Enviada em 14/05/2025
Na obra Admirável Mundo Novo, Aldous Huxley apresenta uma sociedade futurista dominada pela tecnologia, onde os indivíduos vivem sob total dependência das máquinas. Fora da ficção, esse cenário se aproxima da realidade contemporânea, marcada pelo uso excessivo de dispositivos eletrônicos e pela crescente influência da tecnologia em todos os aspectos da vida. Nesse contexto, é necessário refletir sobre os riscos da dependência tecnológica para o bem-estar humano e a convivência social.
Em primeiro lugar, o vício em tecnologia compromete a saúde mental e os hábitos sociais. De acordo com a Organização Mundial da Saúde (OMS), o uso abusivo de smartphones e redes sociais está associado ao aumento de quadros de ansiedade, depressão e distúrbios do sono, especialmente entre os jovens. Além disso, a constante conectividade reduz o contato humano e prejudica a concentração, o que evidencia que o uso desenfreado da tecnologia pode gerar isolamento e perda de qualidade de vida.
Outro ponto importante é a automatização de tarefas, que vem substituindo o trabalho humano e alterando relações sociais e profissionais. Com o avanço da inteligência artificial, muitas funções estão sendo delegadas às máquinas, gerando alienação e desvalorização da autonomia individual. Como alerta o sociólogo Zygmunt Bauman, vivemos numa modernidade líquida, marcada por relações frágeis — algo intensificado pela interação digital superficial.

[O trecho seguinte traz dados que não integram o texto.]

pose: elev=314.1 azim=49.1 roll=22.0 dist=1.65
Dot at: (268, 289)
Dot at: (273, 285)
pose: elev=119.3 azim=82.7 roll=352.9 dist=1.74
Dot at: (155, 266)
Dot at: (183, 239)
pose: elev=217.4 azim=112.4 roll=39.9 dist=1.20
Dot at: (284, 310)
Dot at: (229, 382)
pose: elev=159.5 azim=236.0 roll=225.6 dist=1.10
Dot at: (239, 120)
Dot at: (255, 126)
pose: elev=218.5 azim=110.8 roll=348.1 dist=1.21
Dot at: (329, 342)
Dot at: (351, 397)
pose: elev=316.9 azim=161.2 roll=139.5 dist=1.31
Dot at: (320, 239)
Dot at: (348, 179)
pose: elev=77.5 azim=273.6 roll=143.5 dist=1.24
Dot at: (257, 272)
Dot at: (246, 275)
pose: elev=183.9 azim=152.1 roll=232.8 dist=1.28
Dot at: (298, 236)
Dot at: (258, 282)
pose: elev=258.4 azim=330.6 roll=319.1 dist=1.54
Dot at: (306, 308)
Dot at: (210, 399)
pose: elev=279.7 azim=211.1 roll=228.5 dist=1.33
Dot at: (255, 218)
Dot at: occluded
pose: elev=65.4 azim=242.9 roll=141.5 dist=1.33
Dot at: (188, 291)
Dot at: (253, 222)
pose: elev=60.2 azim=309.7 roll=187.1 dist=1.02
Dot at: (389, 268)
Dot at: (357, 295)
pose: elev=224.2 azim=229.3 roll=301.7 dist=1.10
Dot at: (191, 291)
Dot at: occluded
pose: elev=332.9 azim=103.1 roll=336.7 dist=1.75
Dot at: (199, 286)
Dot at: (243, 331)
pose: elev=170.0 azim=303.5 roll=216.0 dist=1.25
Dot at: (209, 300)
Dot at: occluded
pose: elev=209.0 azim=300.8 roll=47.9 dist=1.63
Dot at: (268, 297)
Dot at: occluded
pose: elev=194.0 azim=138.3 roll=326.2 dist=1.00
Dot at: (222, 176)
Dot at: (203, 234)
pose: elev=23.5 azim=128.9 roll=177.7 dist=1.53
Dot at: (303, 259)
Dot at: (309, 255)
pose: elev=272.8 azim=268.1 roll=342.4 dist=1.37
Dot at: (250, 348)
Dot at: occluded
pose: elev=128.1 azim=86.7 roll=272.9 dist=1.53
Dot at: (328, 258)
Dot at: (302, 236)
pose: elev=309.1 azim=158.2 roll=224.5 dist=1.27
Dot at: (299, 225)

Diante disso, é fundamental promover um uso consciente da tecnologia. O Ministério da Educação deve implementar programas de orientação digital nas escolas, com oficinas e debates sobre os riscos do uso excessivo. Além disso, as famílias devem incentivar momentos de desconexão, fortalecendo os vínculos interpessoais. Assim, será possível evitar que a sociedade se torne refém das próprias criações.